1745923 Members
4144 Online
108723 Solutions
New Discussion юеВ

HP Virtual Vault

 

HP Virtual Vault

can any one share some knowledge of HP Vitual vault.
5 REPLIES 5
spex
Honored Contributor

Re: HP Virtual Vault

Hi,

From http://docs.hp.com/en/J4255-90011/apas01.html:

The HP Praesidium VirtualVault is a trusted web platform that allows you to conduct business safely on the World Wide Web. VirtualVault is designed to securely connect internal, enterprise applications with clients on an external, untrusted network.

PCS
Mel Burslan
Honored Contributor

Re: HP Virtual Vault

This following is not coming out of a book. This is from my own experience with it, totalling a whopping year and change with an icluded week of official HP training. So take it with a grain of salt.

HP Virtual Vault is an operating system, similar to unix, especially to HP-UX but not identical. It has your standard unix command set at your disposal with some modifications to some of the commands and some additional security enhancement commands.

Under virtual vault, your data is compartmentalized and even if you are root, you can not cross the compartment boundaries usuing casual sysadmin tricks.

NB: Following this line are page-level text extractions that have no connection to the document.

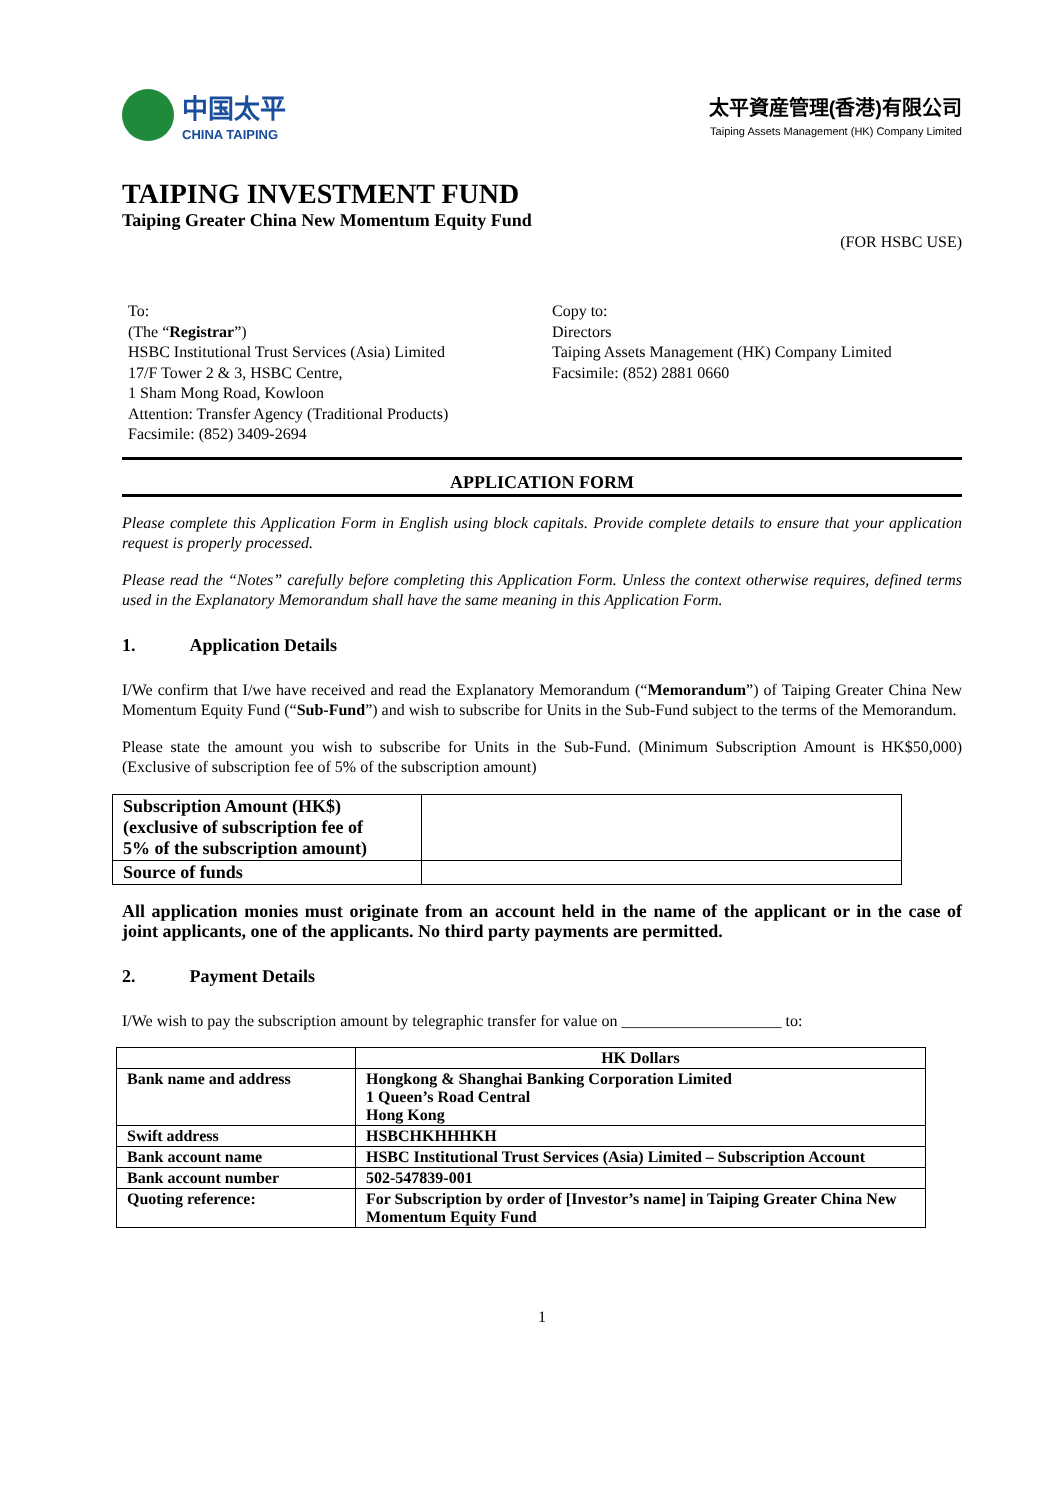中国太平
CHINA TAIPING
太平資産管理(香港)有限公司
Taiping Assets Management (HK) Company Limited
TAIPING INVESTMENT FUND
Taiping Greater China New Momentum Equity Fund
(FOR HSBC USE)
To:
(The “Registrar”)
HSBC Institutional Trust Services (Asia) Limited
17/F Tower 2 & 3, HSBC Centre,
1 Sham Mong Road, Kowloon
Attention: Transfer Agency (Traditional Products)
Facsimile: (852) 3409-2694
Copy to:
Directors
Taiping Assets Management (HK) Company Limited
Facsimile: (852) 2881 0660
APPLICATION FORM
Please complete this Application Form in English using block capitals. Provide complete details to ensure that your application request is properly processed.
Please read the “Notes” carefully before completing this Application Form. Unless the context otherwise requires, defined terms used in the Explanatory Memorandum shall have the same meaning in this Application Form.
1.   Application Details
I/We confirm that I/we have received and read the Explanatory Memorandum (“Memorandum”) of Taiping Greater China New Momentum Equity Fund (“Sub-Fund”) and wish to subscribe for Units in the Sub-Fund subject to the terms of the Memorandum.
Please state the amount you wish to subscribe for Units in the Sub-Fund. (Minimum Subscription Amount is HK$50,000) (Exclusive of subscription fee of 5% of the subscription amount)
| Subscription Amount (HK$) (exclusive of subscription fee of 5% of the subscription amount) | |
| Source of funds | |
All application monies must originate from an account held in the name of the applicant or in the case of joint applicants, one of the applicants. No third party payments are permitted.
2.   Payment Details
I/We wish to pay the subscription amount by telegraphic transfer for value on ____________________ to:
| | HK Dollars |
| Bank name and address | Hongkong & Shanghai Banking Corporation Limited 1 Queen’s Road Central Hong Kong |
| Swift address | HSBCHKHHHKH |
| Bank account name | HSBC Institutional Trust Services (Asia) Limited – Subscription Account |
| Bank account number | 502-547839-001 |
| Quoting reference: | For Subscription by order of [Investor’s name] in Taiping Greater China New Momentum Equity Fund |
1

There is no free ride on the system. Even the single user mode is password protected and no you can not change it. If you forget your root/superroot password, you might as well kiss your system and all the data goodbye.

History of the OS: The system was developed by Securiy First Inc. and its predecessors, for a military contract armed forced opened a long time ago. After military was granted license to use it, system was still the property of Security First Inc, and it was used to host the first internet bank of the world called "Security First Network Bank" at the address sfnb.com, now part of rbc centura bank.

How I know the story, I once worked at security first inc. and its successor s1.com as system integrator, and systems administrator. Even s1.com, dumped virtual vault in favor of hpux 11.0. Writing applications on Virtual vault was and I presume still is, quite cumbersome.
________________________________
UNIX because I majored in cryptology...
Florian Heigl (new acc)
Honored Contributor

Re: HP Virtual Vault

Mel,

that still sounds like a wonderful toy.
I guess I'd love to administer a system running virtual vault - until now I was afraid it's just a lot of marketing bundled with two systems and ssl accelerators, but it seems to really be a (nice) high-security platform.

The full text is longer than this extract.